Berita mengejutkan datang dari negeri tetangga kita, Singapura dimana salah satu moda transportasi yang menjadi tulang punggung warganya, Singapore MRT (SMRT) jalur Bandara Internasional Changi ditutup. Penutupan jalur ini dibumbui tanda tanya besar di setiap benak para pengguna setianya, “Apakah jalur ini kurang menghasilkan seperti jalur yang lainnya?”. Tak ayal, penutupan jalur ini berbuntut pada antrean penumpang yang hendak menggunakan jasanya.
Baca Juga: Sering ‘Ngaret,’ Minat Warga Singapura Gunakan MRT Terus Menurun
Sebagaimana yang dihimpun KabarPenumpang.com dari laman straitstimes.com (21/1/2018), para penumpang yang hendak menggunakan jasa SMRT diarahkan oleh pihak SMRT, beberapa sukarelawan dari Land Transport Authority (LTA), dan pihak Bandara Changi untuk menggunakan layanan bus antar-jemput yang tersedia di Terminal 3.
Namun Anda jangan dulu berpikiran yang negatif, karena layanan SMRT yang berada di Bandara Changi ini ditutup untuk sementara waktu lantaran adanya pekerjaan pemeliharaan yang dilakukan oleh operator SMRT. Penyediaan bus antar-jemput ini merupakan bentuk tanggung jawab pihak SMRT yang dinilai telah mengganggu kenyamanan para pengguna setianya. Nantinya penumpang akan diantarkan menuju stasiun SMRT terdekat untuk kembali melanjutkan perjalanannya.

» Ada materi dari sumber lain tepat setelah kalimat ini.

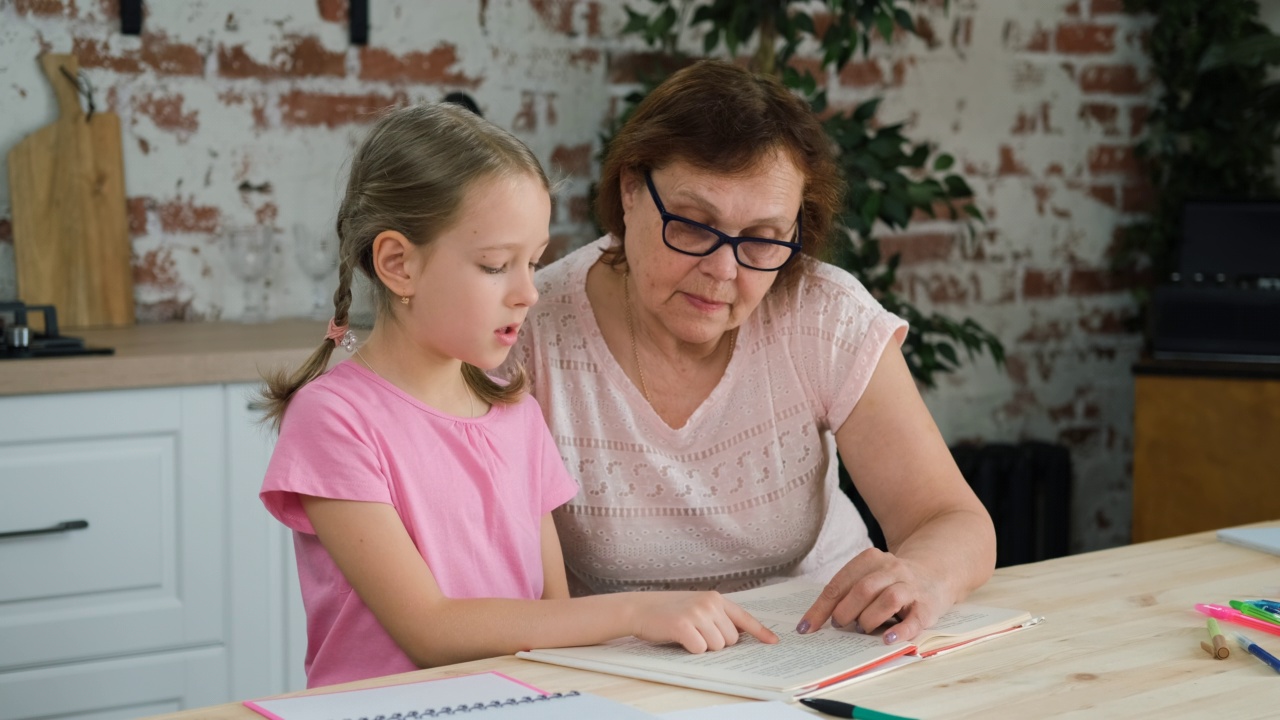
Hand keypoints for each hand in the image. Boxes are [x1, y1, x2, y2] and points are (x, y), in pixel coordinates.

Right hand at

Para penumpang akan dikenakan biaya sebesar SG$1 atau yang senilai dengan Rp10.000 untuk perjalanan menuju Stasiun MRT Bugis menggunakan bus ekspres setiap 15 hingga 18 menit sekali. Sedangkan bagi para penumpang yang hendak bertolak menuju Stasiun MRT Tanah Merah dan Expo dapat menggunakan layanan shuttle bus yang berangkat setiap tiga hingga lima menit sekali di kala peak hours.
Namun, walaupun para penggunanya sempat didera kebingungan akibat penutupan tersebut, nyatanya SMRT tetap tidak kehilangan pasar. “Saya akan menggunakan shuttle bus menuju Stasiun Bugis dan tetap menggunakan layanan SMRT,” ungkap seorang komuter bernama Mary Ling.

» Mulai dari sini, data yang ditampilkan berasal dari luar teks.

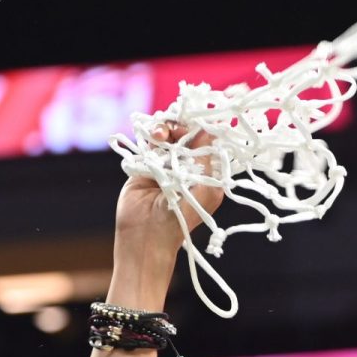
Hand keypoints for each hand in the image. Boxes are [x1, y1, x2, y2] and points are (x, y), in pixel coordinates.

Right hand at [113, 120, 226, 261]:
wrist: (147, 233)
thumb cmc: (181, 218)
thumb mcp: (204, 190)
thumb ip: (207, 160)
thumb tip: (210, 132)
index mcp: (207, 174)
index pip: (207, 143)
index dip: (202, 130)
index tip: (197, 122)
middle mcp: (187, 167)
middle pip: (186, 135)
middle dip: (181, 128)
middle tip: (175, 131)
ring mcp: (166, 164)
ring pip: (167, 135)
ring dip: (164, 128)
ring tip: (159, 134)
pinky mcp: (146, 164)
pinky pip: (150, 141)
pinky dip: (151, 134)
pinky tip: (152, 135)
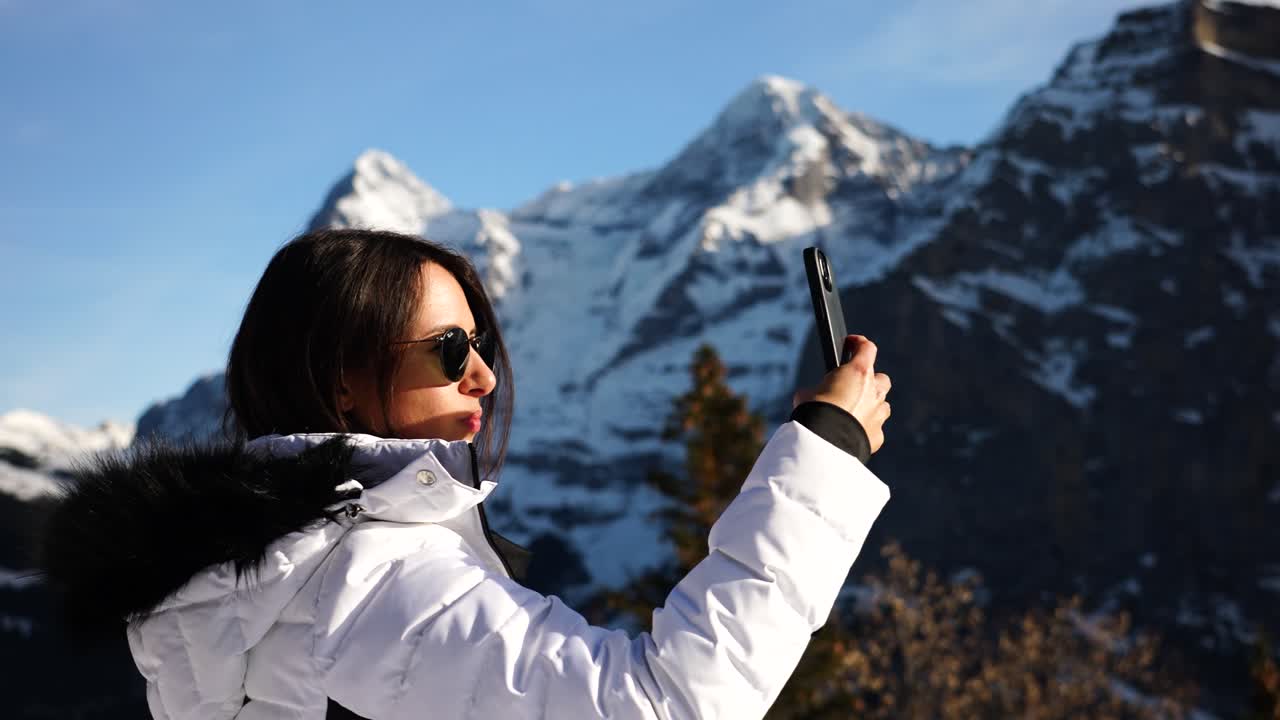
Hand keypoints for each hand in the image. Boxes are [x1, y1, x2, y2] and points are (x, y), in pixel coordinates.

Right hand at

Senada dengan Mary, salah seorang mahasiswa asal Swedia yang tengah mengikuti program pertukaran pelajar di Nanyang Technological University juga mengaku tetap setia dengan layanan yang diberikan oleh SMRT. “Mungkin akan membawa saya 15 hingga 20 menit lebih lama untuk sampai tujuan,namun itu tidaklah menjadi masalah,” ungkap mahasiswa yang enggan menyebutkan namanya tersebut.
Baca Juga: Sejarah MRT Singapura, Dibangun di Atas Keterbatasan Lahan
Diketahui, pada Bulan Januari ini, beberapa stasiun SMRT yang terhampar di East-West Line akan memiliki jam operasional yang lebih pendek pada akhir pekan, termasuk penutupan penuh yang terjadi pada tanggal 21 dan 28 Januari 2018. Dua penutupan layanan ini ditujukan untuk perawatan rel dan peningkatan layanan.

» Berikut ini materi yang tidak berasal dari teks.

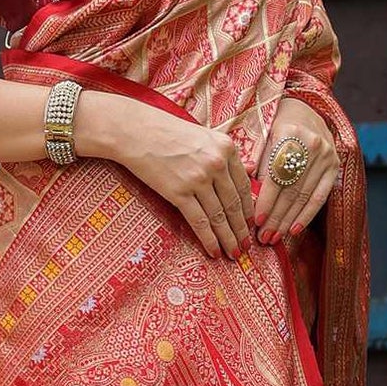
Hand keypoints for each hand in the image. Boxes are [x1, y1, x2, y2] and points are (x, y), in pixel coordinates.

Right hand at [75, 89, 254, 257]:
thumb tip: (250, 171)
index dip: (249, 210)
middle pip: (234, 204)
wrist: (134, 131)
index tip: (252, 225)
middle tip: (246, 247)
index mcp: (226, 148)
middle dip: (241, 230)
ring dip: (228, 238)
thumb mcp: (204, 136)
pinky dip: (208, 239)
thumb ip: (224, 155)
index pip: (244, 186)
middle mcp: (216, 163)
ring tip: (234, 254)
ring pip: (219, 216)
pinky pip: (199, 221)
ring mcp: (198, 179)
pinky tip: (214, 251)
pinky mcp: (179, 192)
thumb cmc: (167, 132)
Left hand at [253, 96, 338, 243]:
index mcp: (289, 133)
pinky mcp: (335, 166)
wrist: (303, 109)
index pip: (276, 175)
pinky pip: (320, 197)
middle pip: (291, 189)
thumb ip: (256, 163)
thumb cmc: (274, 125)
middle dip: (276, 217)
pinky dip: (306, 215)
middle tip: (263, 237)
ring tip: (274, 237)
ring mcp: (326, 156)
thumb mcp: (262, 135)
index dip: (266, 201)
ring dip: (288, 220)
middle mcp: (312, 144)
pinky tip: (294, 230)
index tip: (255, 221)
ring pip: (304, 196)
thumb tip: (248, 197)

Hal serupa juga pernah terjadi pada akhir tahun 2017 kemarin. Sebanyak 17 stasiun di East-West Line dan dua stasiun di North-South Line memiliki jam operasional yang lebih pendek pada akhir pekan, dan penutupan penuh pada hari Minggu sebanyak dua pekan berturut-turut (10 dan 17 Desember).
Haruskah pemeliharaan jalur yang dilakukan oleh operator SMRT berbuntut pada penutupan sejumlah layanan? Dikutip dari laman resmi SMRT (smrt.com.sg), penutupan jalur ini merupakan dampak negatif dari instalasi sistem Communications-Based Train Control (CBTC) di East-West Line. “Prosesnya bisa memakan waktu 7,5 jam dalam semalam,” tulis pihak SMRT di laman resminya. “Rencananya pemasangan sistem komunikasi ini rampung pada Juni 2018.” imbuhnya.